Bon Appétit relaunched its YouTube channel Tuesday with a diverse slate of new chef-hosts after months of turmoil and the exit of numerous high-profile hosts of color over accusations of unequal pay and treatment.
Some of the popular Bon Appétit series will resume production in October and premiere later in the fall. Some new pilots will air in November. The magazine added in a statement, “As part of its ongoing commitment to providing platforms for new voices, diverse content, and inclusive programming, this fall will bring fresh, flavorful perspectives to the kitchen.”
Priya Krishna, Sohla El-Waylly, and Rick Martinez were among the first high-profile hosts to leave the site’s Test Kitchen, announcing their departures in August weeks after Adam Rapoport stepped down as editor in chief of the Condé Nast brand after a photo surfaced of him in brownface. Bon Appétit offered a “long-overdue apology” at the time for “the much broader and longstanding impact of racism at these brands.”
The YouTube relaunch, with its focus on “providing platforms for new voices, diverse content, and inclusive programming,” is under the oversight of new editor in chief Dawn Davis, executive editor Sonia Chopra, global brand advisor Marcus Samuelsson and Condé Nast Entertainment president Agnes Chu.
The featured chefs in the new lineup include DeVonn Francis, a first-generation Jamaican-American chef who founded a community space for private dinner parties; Filipino born, farm-to-table champion Harold Villarosa; and “Top Chef” alumna Claudette Zepeda.
Brad Leone, Chris Morocco, and Andy Baraghani will be returning to the channel as well.
“Our audience is eager for new programming and the return of some of their favorites.
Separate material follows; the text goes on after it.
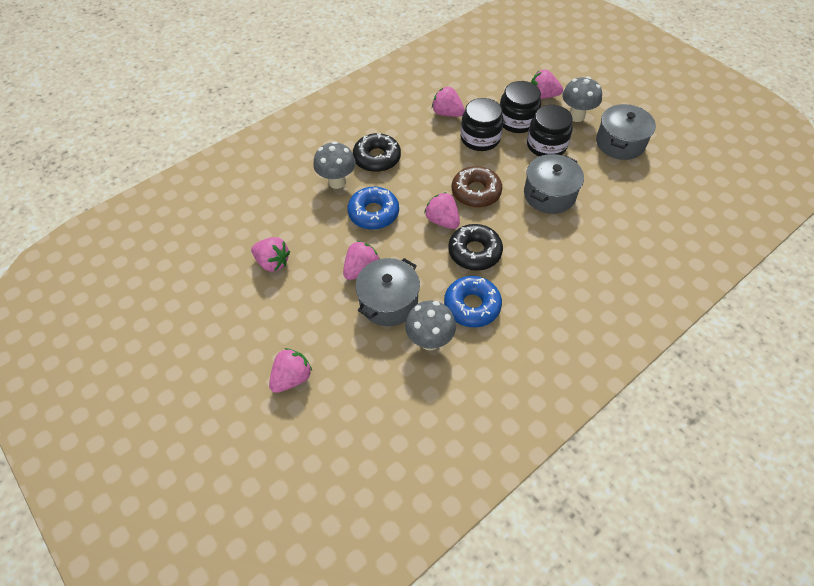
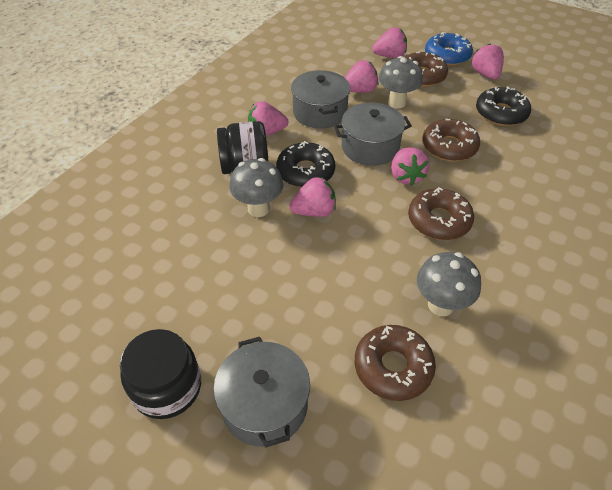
black jar: [461,98,504,151] [500,81,541,133] [527,105,573,156] = 3 -> [120,329,201,419] [217,121,268,174] = 2
blue donut: [348,187,399,230] [444,276,502,327] = 2 -> [425,32,473,66] = 1
brown donut: [452,166,502,208] = 1 -> [355,325,436,401] [404,52,448,87] [408,187,474,240] [422,119,480,161] = 4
With new leadership, we’ve been working together to build a new vision for the brand,” Chopra said in a statement. “We are excited to welcome fans back to our channel with new shows, new and familiar faces, and new recipes.”
In August, after the host exodus, Condé Nast sent a memo to BA staff stating that the company would not be willing to break its new standardized video pay rates for salaried and freelance staff.
“We are planning for BA video production to begin in September with some returning talent, in addition to new contributors which we’ll be announcing in the coming week,” global HR officer Stan Duncan wrote in the memo. “We will be using this time to reset and work with the teams and ensure diversity in front of and behind the camera for BA video. We are sorry to see some of our video contributors part ways, but we feel that we cannot break the standard compensation rates we’ve set across our teams now in order to keep them, as some have been requesting.”
A spokesperson for Bon Appétit said at the time they could not disclose to TheWrap what the new standardized pay rates were, but Business Insider reported that contracts offered to Krishna and Martinez included “a $1,000 day rate for hosted videos, $625 for videos in which other talent members made an appearance of two minutes or longer, and $0 for videos in which their appearances were shorter than two minutes” and 10 guaranteed video appearances a year — rates that, according to Martinez, would not have matched what some of the Test Kitchen’s white stars would’ve received.
Duncan’s memo rejected the accusations that the company was inequitably compensating staffers of color, writing that a third-party investigation — conducted by Proskauer Rose — did not find “evidence that race played a factor in setting compensation for any video team members” and instead found that “everyone was compensated fairly for video through their full-time salaries or other means as part of project or freelance agreements.”